Monday, October 12, 2009

Today's Random Thoughts

-Credit Robert Pondiscio with some excellent investigative journalism. At first, we thought that Thomas Sowell was a little harsh when he responded rather brusquely to an 11 year-old's letter.  Thanks to Pondiscio, we now know that Sowell was completely off target.  The 11 year-old that wrote him did so on his own volition b/c he looked up to Sowell and wanted to know what he thought about the economy.  Meanwhile, Sowell's response was that the kid was being manipulated into frittering away his time by a school that was more concerned with feelings than educating their students.  Oops.

-Yesterday's Sunday Commentary is a little different than what you normally see on this blog in that it's more of an emotional response to their experiences than it is a discussion of various policy options and their ramifications.  But I think it's equally important.  The writer, to put it mildly, is exactly the type of person you want teaching your kids.  She is one of the finest individuals I've had the privilege to know and, as such, I listen when she talks about her experiences.  Her experiences in an inner-city school were very different than mine in many ways, but the end result was the same: the school turned a devoted teacher into a dispirited former teacher.  And our worst schools simply cannot afford to do that.

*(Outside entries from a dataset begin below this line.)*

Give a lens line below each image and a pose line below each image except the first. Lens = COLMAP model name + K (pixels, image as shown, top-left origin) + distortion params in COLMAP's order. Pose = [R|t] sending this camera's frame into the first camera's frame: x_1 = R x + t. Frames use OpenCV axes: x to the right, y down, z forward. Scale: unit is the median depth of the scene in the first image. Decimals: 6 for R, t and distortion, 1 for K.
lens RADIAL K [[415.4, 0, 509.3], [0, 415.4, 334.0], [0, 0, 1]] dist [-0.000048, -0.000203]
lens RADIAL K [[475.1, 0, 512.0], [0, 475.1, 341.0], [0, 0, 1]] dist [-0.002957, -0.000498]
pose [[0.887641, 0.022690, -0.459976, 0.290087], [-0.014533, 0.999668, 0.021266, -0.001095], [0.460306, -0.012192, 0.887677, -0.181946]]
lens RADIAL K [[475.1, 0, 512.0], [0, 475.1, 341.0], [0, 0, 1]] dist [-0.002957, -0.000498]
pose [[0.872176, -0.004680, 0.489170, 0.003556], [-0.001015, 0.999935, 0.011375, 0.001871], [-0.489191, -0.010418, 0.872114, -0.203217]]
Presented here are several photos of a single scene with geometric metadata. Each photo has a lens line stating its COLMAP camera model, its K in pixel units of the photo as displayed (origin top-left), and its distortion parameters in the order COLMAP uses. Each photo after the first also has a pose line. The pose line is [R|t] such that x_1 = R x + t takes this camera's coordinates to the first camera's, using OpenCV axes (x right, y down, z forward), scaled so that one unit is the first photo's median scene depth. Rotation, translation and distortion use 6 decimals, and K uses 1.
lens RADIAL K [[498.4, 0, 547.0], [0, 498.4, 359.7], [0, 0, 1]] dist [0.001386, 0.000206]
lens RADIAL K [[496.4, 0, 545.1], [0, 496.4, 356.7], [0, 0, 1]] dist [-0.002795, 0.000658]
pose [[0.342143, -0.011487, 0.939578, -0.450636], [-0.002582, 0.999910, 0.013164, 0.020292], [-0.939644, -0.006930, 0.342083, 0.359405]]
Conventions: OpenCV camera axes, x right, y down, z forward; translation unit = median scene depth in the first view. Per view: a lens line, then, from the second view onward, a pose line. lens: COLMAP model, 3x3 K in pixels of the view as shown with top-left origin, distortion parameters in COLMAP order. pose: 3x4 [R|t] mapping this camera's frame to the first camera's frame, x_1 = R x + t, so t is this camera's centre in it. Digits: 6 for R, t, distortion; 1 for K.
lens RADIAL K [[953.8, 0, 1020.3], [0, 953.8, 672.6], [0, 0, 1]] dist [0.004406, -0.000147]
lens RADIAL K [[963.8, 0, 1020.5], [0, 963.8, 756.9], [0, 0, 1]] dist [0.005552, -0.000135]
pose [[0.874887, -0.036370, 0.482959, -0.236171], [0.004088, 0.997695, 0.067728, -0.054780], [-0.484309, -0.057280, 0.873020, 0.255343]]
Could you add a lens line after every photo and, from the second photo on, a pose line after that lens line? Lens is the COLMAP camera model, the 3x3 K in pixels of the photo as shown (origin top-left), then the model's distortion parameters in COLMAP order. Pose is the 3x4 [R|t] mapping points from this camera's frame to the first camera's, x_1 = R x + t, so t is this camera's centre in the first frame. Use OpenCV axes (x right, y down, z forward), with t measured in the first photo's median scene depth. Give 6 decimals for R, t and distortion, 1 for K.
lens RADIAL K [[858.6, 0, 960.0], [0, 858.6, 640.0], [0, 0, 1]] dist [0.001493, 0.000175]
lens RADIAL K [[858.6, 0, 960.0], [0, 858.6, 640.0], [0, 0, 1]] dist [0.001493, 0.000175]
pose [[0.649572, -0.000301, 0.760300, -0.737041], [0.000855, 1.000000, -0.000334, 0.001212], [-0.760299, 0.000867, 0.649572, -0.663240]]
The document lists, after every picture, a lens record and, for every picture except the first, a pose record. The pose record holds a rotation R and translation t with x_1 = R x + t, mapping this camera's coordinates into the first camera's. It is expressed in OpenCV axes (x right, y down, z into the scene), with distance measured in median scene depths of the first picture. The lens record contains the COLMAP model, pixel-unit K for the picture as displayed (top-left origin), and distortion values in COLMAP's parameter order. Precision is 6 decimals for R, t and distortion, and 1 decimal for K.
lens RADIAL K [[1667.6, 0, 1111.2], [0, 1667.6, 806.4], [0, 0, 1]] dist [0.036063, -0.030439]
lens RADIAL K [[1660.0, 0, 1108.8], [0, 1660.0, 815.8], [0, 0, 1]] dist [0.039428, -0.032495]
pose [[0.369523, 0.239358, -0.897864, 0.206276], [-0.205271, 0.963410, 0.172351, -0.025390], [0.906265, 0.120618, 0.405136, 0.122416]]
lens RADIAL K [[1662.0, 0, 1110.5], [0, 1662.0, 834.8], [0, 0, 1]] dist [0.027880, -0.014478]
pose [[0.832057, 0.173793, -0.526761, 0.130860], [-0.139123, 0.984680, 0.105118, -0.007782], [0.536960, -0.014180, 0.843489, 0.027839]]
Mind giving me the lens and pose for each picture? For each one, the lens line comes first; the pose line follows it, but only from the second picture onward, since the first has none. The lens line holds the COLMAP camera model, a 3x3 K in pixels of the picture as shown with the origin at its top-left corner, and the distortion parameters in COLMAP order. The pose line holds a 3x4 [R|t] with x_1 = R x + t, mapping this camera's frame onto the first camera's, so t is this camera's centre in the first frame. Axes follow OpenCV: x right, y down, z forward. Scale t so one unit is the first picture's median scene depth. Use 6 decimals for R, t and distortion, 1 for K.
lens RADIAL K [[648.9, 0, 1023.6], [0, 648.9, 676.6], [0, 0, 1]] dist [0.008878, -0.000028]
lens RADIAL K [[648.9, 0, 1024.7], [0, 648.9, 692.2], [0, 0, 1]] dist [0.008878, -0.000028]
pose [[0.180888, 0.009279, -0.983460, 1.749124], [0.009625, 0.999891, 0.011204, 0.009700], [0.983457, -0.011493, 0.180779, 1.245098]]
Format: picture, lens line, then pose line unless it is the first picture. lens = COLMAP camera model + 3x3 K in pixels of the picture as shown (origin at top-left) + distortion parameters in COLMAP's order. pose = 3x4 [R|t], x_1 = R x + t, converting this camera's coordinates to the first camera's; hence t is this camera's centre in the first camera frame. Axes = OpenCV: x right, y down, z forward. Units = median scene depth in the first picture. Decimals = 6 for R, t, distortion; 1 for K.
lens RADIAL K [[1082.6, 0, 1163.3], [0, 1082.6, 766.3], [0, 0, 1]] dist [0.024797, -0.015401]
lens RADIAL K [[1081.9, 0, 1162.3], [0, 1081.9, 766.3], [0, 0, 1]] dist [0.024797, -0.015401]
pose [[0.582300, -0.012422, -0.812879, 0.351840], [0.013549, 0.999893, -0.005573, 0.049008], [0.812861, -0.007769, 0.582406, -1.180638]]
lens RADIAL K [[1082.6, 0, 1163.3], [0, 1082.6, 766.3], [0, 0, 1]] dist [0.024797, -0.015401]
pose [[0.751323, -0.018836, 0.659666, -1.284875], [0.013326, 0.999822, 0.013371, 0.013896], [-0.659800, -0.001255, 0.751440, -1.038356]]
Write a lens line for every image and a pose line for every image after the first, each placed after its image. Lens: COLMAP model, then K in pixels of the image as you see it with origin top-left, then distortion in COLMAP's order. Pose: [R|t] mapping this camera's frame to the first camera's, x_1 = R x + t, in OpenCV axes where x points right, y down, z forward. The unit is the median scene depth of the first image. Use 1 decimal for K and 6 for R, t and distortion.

-Interesting piece on "snitching" here (hat tip: Gotham Schools).  When taken to extremes, the whole "stop snitching" thing drives me batty -- and I let the kids know as such when I was teaching.  But while I'm tempted to simply condemn the practice, I notice that few articles on it try and figure out why it started and why it exists.  I don't think everybody has a well thought out rationalization for their refusal to snitch, nor does everybody refuse to share information for the same reason, but it seems overly simplistic to simply say that people don't snitch because they're bad, stupid, or scared.  My best guess is that some segment of the population feels persecuted and/or distrusts authority.  Listen to what students had to say and come up with your own explanation.

1 comment:

  1. Are we to understand from Sowell's comments that students SHOULDN't spend time writing and thinking critically about the world around them? That somehow this is an indulgence that will allow foreigners to outpace them and take their jobs away?

    Isn't the Hoover Institute out of Stanford? What are the requirements for belonging to this institution?